● **INSTRUCTIONS TO FOLLOW**: Transcribe the data exactly.

INPUT DATA section start

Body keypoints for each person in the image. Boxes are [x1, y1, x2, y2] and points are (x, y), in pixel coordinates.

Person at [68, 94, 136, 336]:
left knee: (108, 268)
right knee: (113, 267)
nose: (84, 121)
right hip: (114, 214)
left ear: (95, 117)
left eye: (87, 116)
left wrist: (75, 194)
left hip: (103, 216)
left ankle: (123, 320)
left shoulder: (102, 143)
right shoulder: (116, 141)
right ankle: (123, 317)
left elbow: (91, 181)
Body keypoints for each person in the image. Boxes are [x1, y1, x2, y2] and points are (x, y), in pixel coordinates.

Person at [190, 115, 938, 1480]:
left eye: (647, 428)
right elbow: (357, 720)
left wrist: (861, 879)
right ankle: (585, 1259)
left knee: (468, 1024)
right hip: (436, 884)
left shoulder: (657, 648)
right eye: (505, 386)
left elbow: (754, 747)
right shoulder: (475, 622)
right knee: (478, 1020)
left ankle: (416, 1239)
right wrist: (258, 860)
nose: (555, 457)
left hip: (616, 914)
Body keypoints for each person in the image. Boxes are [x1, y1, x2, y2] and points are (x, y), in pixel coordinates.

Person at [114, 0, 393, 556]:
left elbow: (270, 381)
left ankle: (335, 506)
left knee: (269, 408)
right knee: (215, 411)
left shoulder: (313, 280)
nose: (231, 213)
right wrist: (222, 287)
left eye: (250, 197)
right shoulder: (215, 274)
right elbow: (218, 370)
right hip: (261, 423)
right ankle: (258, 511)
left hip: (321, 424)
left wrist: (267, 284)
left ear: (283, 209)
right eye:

INPUT DATA section end

● **SOLUTION**:
Body keypoints for each person in the image. Boxes are [x1, y1, x2, y2] and points are (x, y), in pixel coordinates.

Person at [68, 94, 136, 336]:
left knee: (108, 268)
right knee: (113, 267)
nose: (84, 121)
right hip: (114, 214)
left ear: (95, 117)
left eye: (87, 116)
left wrist: (75, 194)
left hip: (103, 216)
left ankle: (123, 320)
left shoulder: (102, 143)
right shoulder: (116, 141)
right ankle: (123, 317)
left elbow: (91, 181)
Body keypoints for each person in the image. Boxes are [x1, y1, x2, y2] and points are (x, y), in pixel coordinates.

Person at [190, 115, 938, 1480]:
left eye: (647, 428)
right elbow: (357, 720)
left wrist: (861, 879)
right ankle: (585, 1259)
left knee: (468, 1024)
right hip: (436, 884)
left shoulder: (657, 648)
right eye: (505, 386)
left elbow: (754, 747)
right shoulder: (475, 622)
right knee: (478, 1020)
left ankle: (416, 1239)
right wrist: (258, 860)
nose: (555, 457)
left hip: (616, 914)
Body keypoints for each person in the image. Boxes are [x1, y1, x2, y2] and points are (x, y), in pixel coordinates.

Person at [114, 0, 393, 556]:
left elbow: (270, 381)
left ankle: (335, 506)
left knee: (269, 408)
right knee: (215, 411)
left shoulder: (313, 280)
nose: (231, 213)
right wrist: (222, 287)
left eye: (250, 197)
right shoulder: (215, 274)
right elbow: (218, 370)
right hip: (261, 423)
right ankle: (258, 511)
left hip: (321, 424)
left wrist: (267, 284)
left ear: (283, 209)
right eye:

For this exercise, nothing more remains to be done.